**Task to complete:**
Among the records that follow, find the line with "T99, label: Story -> epic" and the line with "T343, due: Dec 22 -> Dec 23". Set down those lines and all lines between them exactly, without adding anything.

**Provided data:**

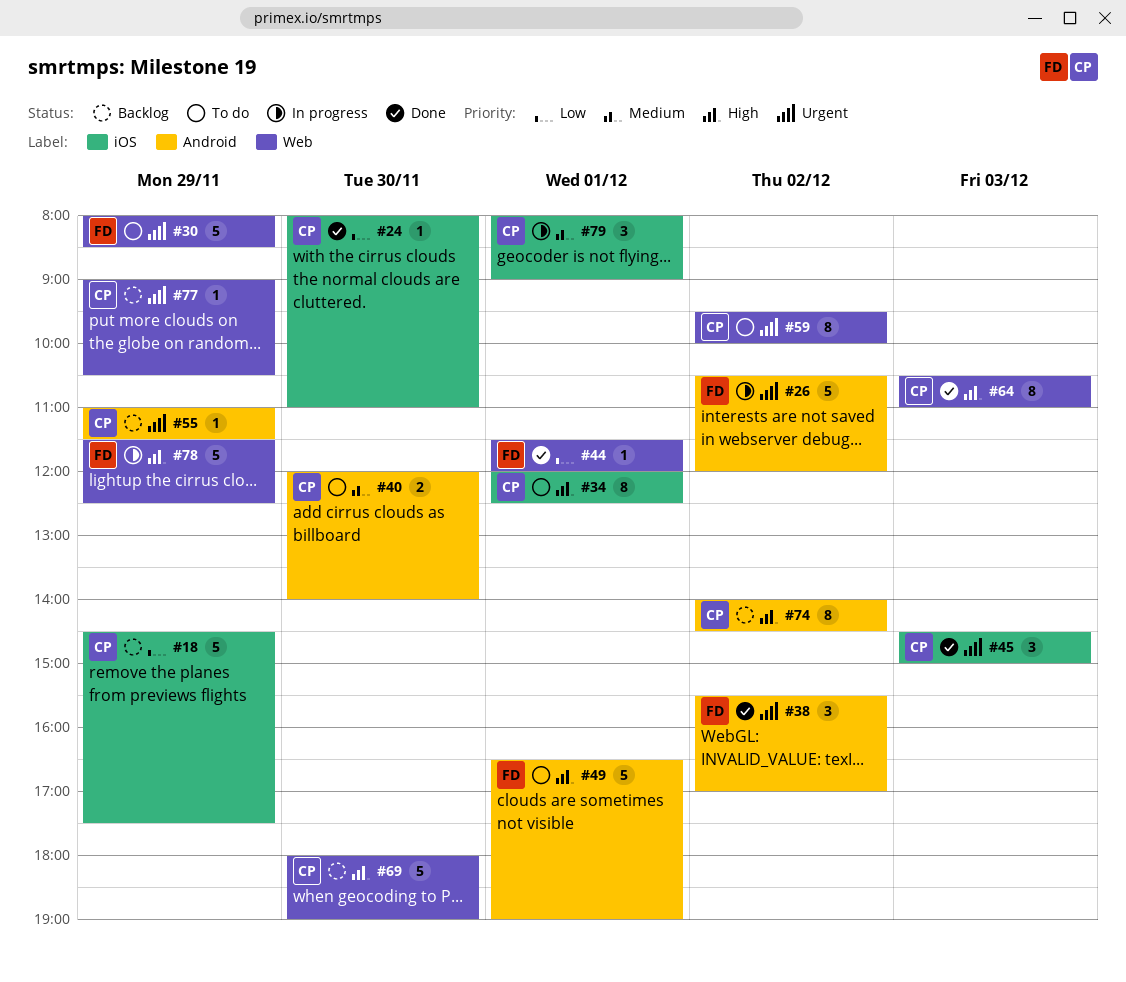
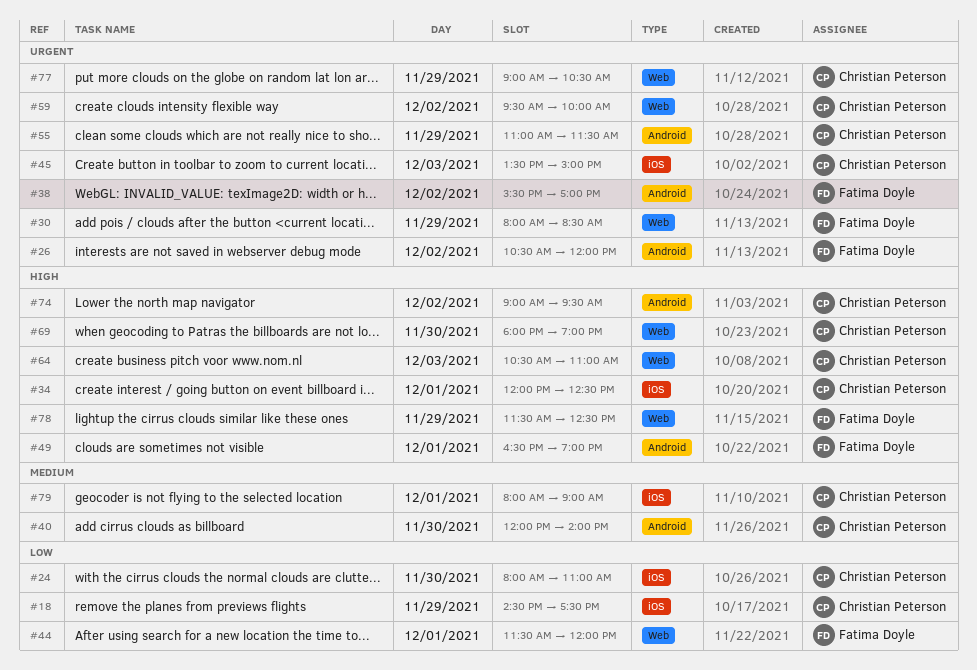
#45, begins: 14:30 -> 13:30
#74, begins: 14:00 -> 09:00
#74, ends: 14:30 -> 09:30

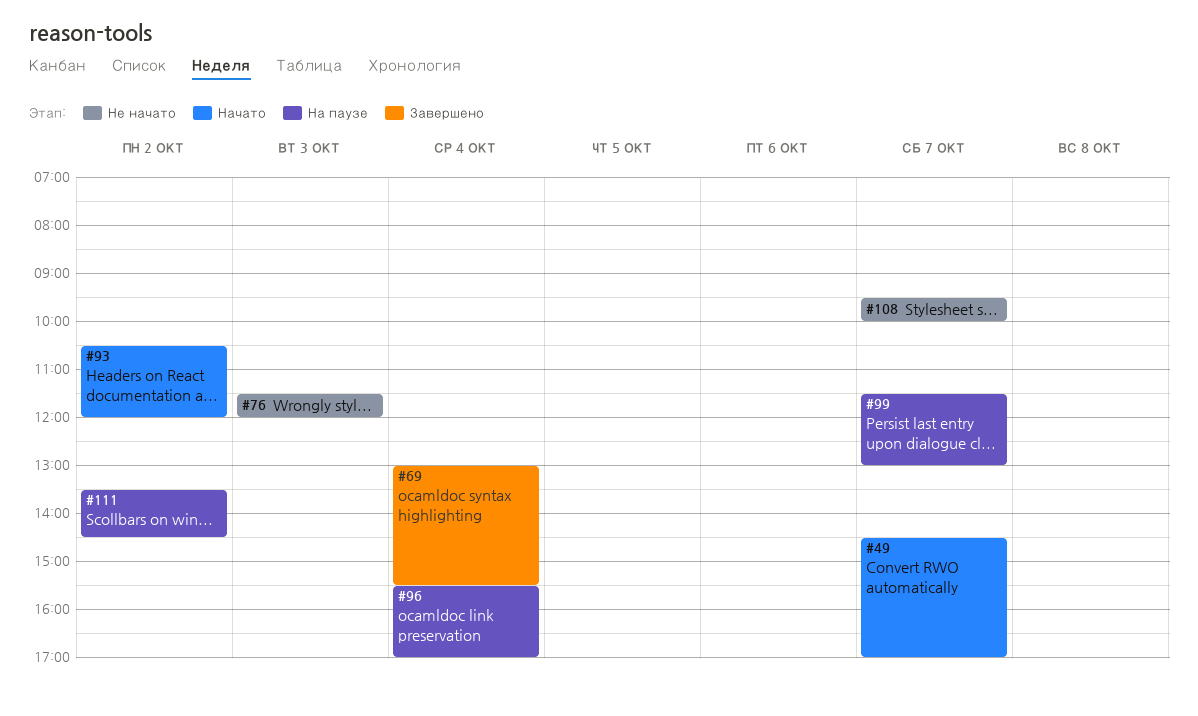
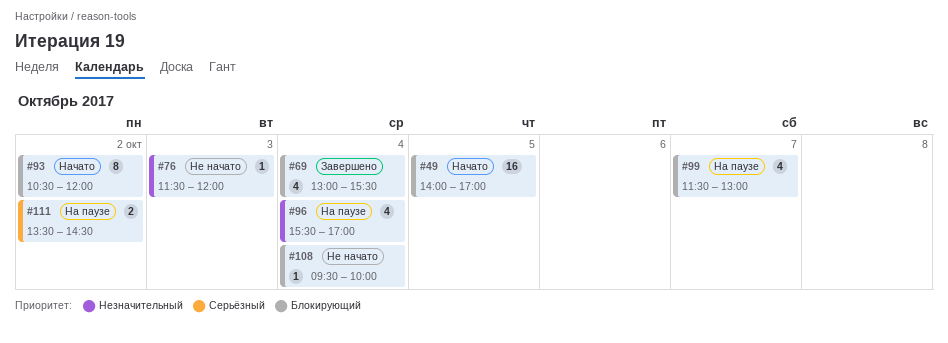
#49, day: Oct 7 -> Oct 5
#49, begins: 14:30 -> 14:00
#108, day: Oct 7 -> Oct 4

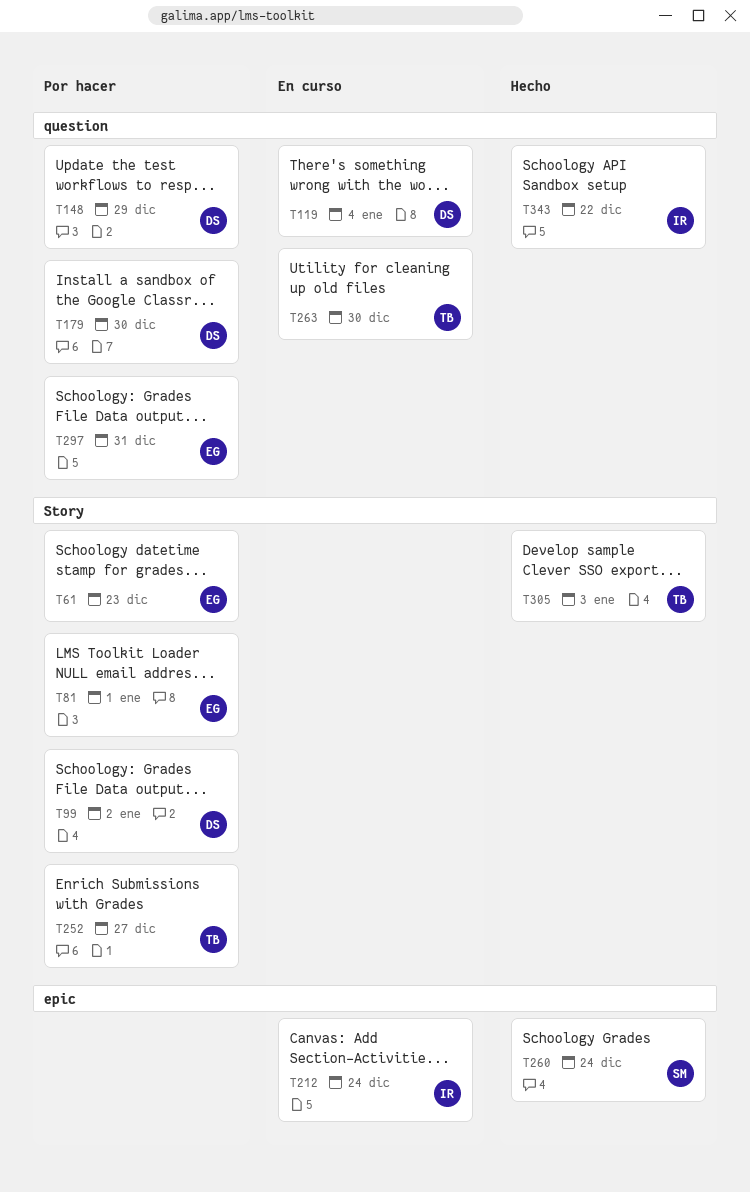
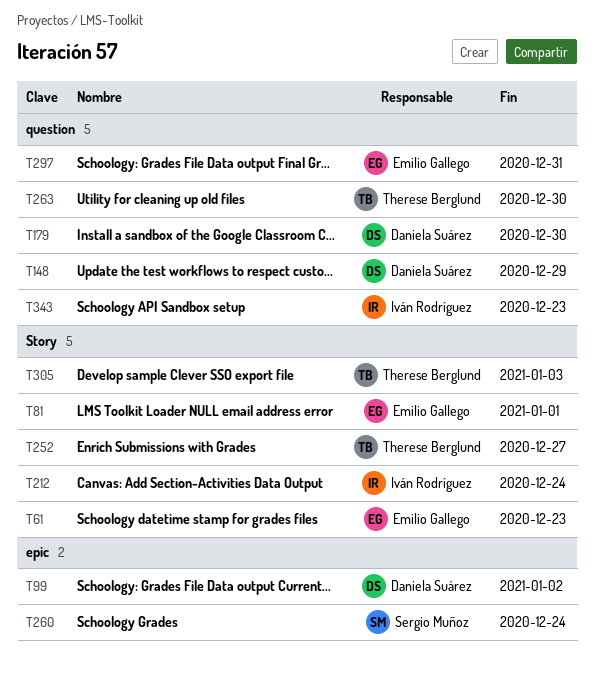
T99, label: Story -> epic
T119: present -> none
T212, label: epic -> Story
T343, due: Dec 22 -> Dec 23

---

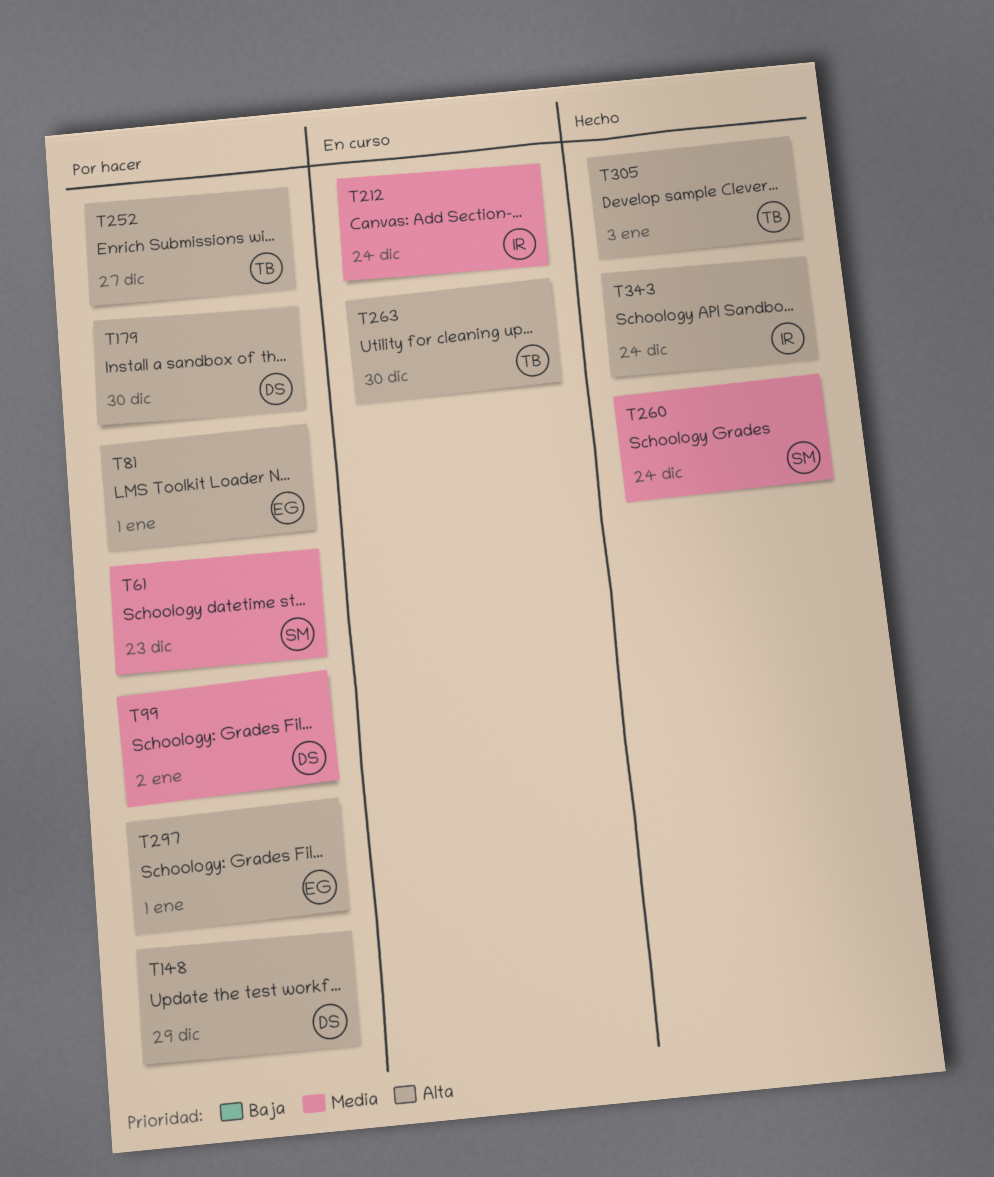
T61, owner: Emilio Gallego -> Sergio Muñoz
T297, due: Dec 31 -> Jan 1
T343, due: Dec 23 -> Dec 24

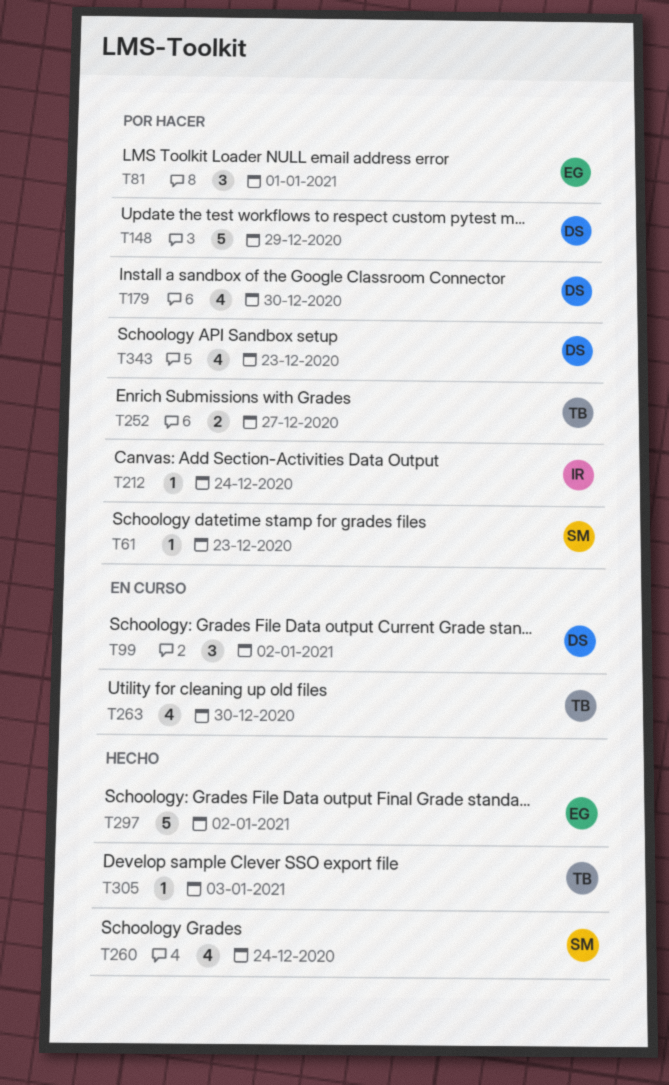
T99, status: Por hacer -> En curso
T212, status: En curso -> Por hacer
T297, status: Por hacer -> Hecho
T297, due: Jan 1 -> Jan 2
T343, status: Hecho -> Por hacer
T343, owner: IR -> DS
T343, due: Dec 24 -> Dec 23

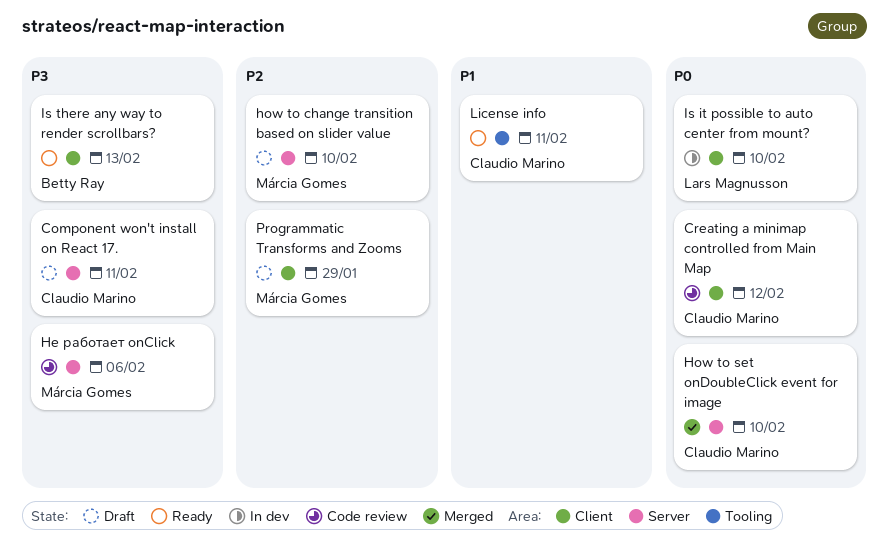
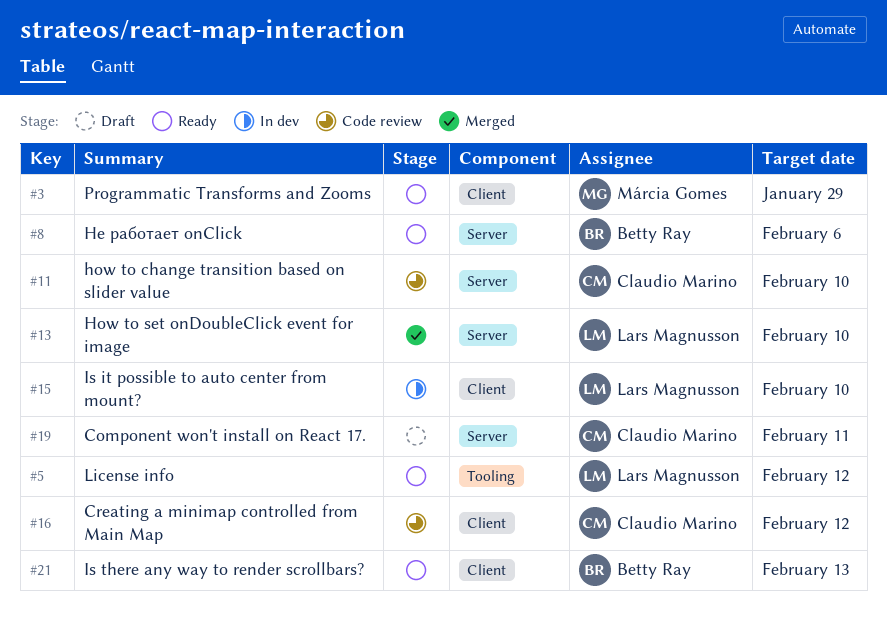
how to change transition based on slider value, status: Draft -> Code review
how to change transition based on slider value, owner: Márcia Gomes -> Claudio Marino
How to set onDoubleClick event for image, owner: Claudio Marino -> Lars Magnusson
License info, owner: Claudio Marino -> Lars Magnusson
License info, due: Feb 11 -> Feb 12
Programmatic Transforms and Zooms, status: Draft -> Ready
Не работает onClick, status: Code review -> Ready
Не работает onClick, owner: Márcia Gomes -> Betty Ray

**Exercise answer:**
T99, label: Story -> epic
T119: present -> none
T212, label: epic -> Story
T343, due: Dec 22 -> Dec 23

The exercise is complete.